If you want to know how sexy was defined in the 80s…you need to see Body Heat! William Hurt, Kathleen Turner, a very young Ted Danson, and even freaking Mickey Rourke! This steamy Lawrence Kasdan noir drama definitely has the sizzle. After you watch this film, you will never see wind chimes the same again.
But I want to talk about the Literary Archetype of the Femme Fatale, French for Fatal Woman. That should tell you something. It’s a female character that somehow manages to manipulate men through charm, deception, sexual wiles, or even physical force. In the archetypes original state, it was even believe she could use supernatural means.
One key element to the femme fetale M.O. is that she often plays the victim or someone trapped in a situation that she needs help escaping. But make no mistake…these women are villainous and morally ambiguous which makes them fascinating character studies.
Kathleen Turner’s Matty Walker has ALL of these elements. It’s not until the very end of the story that we see just how calculating and manipulative and utterly evil this character really is…and THAT is good storytelling!
The femme fetale archetype goes way back to the Greeks: the Sirens, Circe, Aphrodite, Medea, Clytemnestra, and even Helen of Troy. There’s Morgan le Fay from the King Arthur legends and The Queen of the Night from Mozart’s opera The Magic Flute. It took the Marquis de Sade to turn the femme fetale into a character that is a heroine. Oscar Wilde agreed and cast his femme fetale as Salome in his play of the same name.
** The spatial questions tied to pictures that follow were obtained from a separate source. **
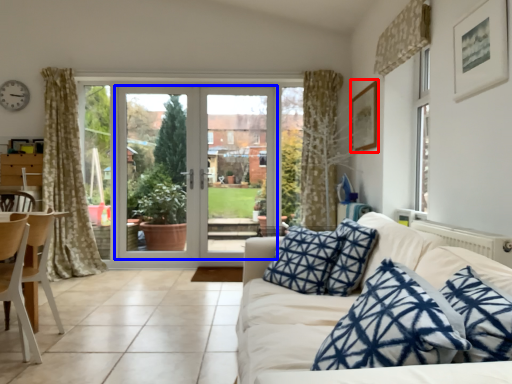
Question: Among these objects, which one is farthest to the camera, picture frame (highlighted by a red box) or door (highlighted by a blue box)?

Choices:
 (A) picture frame
 (B) door

Answer: (B)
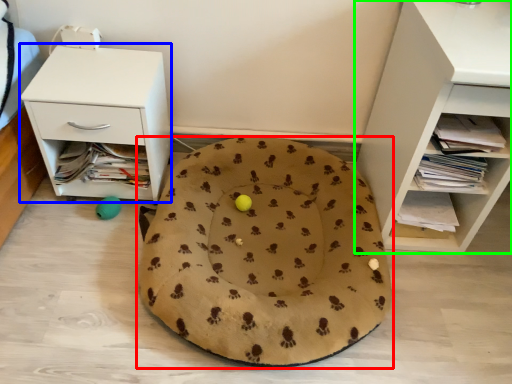
Question: Considering the real-world distances, which object is closest to dog bed (highlighted by a red box)? nightstand (highlighted by a blue box) or shelf (highlighted by a green box).

Choices:
 (A) nightstand
 (B) shelf

Answer: (A)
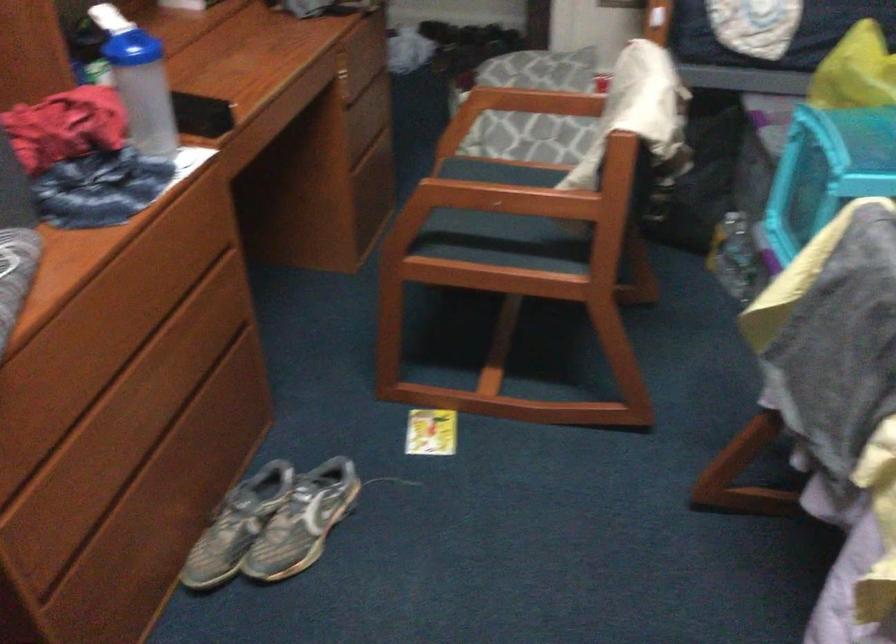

Sociologist suggest that the femme fetale is so powerful because she is a direct challenge to man dominance while appearing weak, but being fully in control. She is a master of deception and ultimately uses the perceived weaknesses of the feminine to outwit, manipulate, and ultimately control the masculine. I feel this is why this archetype is such a powerful and captivating one. And Kathleen Turner gives us a memorable almost textbook example in Body Heat.